At its Made by Google event this morning, Google announced that the Stadia streaming gaming service will roll out to preorder customers on November 19.
That specific date further clarifies a vaguer “November” launch window that was announced back in June. In a blog post accompanying the on-stage announcement, Google further clarified that the service would go live at 9am PST (12pm EST, 5pm BST) on that day.
How it works
As previously discussed, the only players who will be able to access Stadia on that launch day are those who spend $129 to pre-purchase the Stadia Founder’s Edition package (or the substantially similar Premiere Edition that was announced later). Those packages come with a Wi-Fi Stadia Controller, a Chromecast Ultra for TV streaming, three months of Stadia Pro, and a streamable copy of Destiny 2.

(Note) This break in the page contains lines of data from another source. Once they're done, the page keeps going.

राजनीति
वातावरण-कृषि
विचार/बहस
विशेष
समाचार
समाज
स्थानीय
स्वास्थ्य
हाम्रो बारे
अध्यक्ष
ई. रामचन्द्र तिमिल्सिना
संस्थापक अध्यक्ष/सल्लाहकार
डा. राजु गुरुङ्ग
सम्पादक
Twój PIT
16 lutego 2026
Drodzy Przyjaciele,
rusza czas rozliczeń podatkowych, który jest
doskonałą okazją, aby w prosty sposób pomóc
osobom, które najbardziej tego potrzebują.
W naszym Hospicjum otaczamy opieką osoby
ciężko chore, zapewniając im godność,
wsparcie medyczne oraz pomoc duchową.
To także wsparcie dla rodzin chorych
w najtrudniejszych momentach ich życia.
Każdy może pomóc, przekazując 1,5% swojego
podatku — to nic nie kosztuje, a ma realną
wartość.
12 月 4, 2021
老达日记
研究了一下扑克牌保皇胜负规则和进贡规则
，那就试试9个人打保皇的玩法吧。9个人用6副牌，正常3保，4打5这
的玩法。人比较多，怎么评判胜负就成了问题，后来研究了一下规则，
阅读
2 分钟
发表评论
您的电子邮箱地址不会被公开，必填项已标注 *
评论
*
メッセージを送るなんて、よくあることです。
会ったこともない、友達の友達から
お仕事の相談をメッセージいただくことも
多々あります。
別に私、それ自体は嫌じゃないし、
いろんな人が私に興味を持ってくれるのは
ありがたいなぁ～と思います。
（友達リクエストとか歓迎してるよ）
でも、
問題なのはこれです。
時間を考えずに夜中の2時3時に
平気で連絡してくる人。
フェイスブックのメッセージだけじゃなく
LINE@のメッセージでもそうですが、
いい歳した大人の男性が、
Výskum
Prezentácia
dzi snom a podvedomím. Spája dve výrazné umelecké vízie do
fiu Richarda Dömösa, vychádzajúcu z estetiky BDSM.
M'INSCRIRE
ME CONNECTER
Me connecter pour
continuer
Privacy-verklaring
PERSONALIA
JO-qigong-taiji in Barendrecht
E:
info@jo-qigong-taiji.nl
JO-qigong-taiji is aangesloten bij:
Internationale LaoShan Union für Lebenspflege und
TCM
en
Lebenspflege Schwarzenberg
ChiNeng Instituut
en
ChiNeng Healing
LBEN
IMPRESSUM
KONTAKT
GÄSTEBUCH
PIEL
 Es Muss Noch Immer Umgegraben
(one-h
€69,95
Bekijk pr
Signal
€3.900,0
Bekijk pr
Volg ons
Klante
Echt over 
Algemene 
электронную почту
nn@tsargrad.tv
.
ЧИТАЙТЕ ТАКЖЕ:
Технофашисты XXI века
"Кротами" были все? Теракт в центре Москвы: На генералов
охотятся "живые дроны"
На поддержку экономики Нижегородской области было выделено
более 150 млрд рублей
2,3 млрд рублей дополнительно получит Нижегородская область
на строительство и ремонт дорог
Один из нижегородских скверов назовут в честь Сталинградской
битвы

After that first three months, Stadia Pro will cost $10 a month on top of any individual game purchases. For that price, users get access to one free game per month and the highest-tier streaming with 4K resolution, HDR color, and 5.1 surround sound. Google promises a free streaming tier will be available sometime next year, with stereo sound and support for streams up to 1080p.
If you’re still confused, Google also has a new “How It Works” video explaining that Stadia is “kind of like streaming music or TV shows, with high quality video games.” That video also clarifies that mobile access at launch will be limited to the Pixel 3 and 3a family of phones and Chrome OS tablets (including Pixel Slate, Acer Chromebook Tab 10, and HP Chromebook X2). At launch, the Google Stadia controller will only work wirelessly when playing via Chromecast Ultra on a TV (the controller can be connected to a phone or computer via USB cable as well). Stadia will also be playable on any computer with a Chrome browser and will support generic USB controllers (including keyboards and mice) in that scenario.
Google originally announced a list of 31 games that would support Stadia earlier this year, the vast majority of which are previous releases that should be ready for Stadia’s November 19 launch. Since then, the list of supported software has slowly expanded to include games like the recently announced Red Dead Redemption 2 PC port and Orcs Must Die 3, which will be a timed Stadia exclusive when it launches in March 2020.
Sports Interactive has said the Stadia version of the next Football Manager will be “the fastest way to experience” the series, thanks to the parallel processing power offered by Google’s cloud data centers. That’s the first concrete sign of a suggestion Google’s Phil Harrison made in April that sharing data across multiple Stadia data center CPUs would allow for things like “distributed physics” and “complex multiplayer going from hundreds to tens of thousands in a very sophisticated world.”
At the Made by Google event, chief Rick Osterloh sold Stadia as part of Google’s “ambient computing vision,” which promises that “throughout your home, technology works as a single system rather than a bunch of devices doing one thing.” To that end, Osterloh says Stadia is “aiming to deliver the best games ever made to just about any screen in your life.”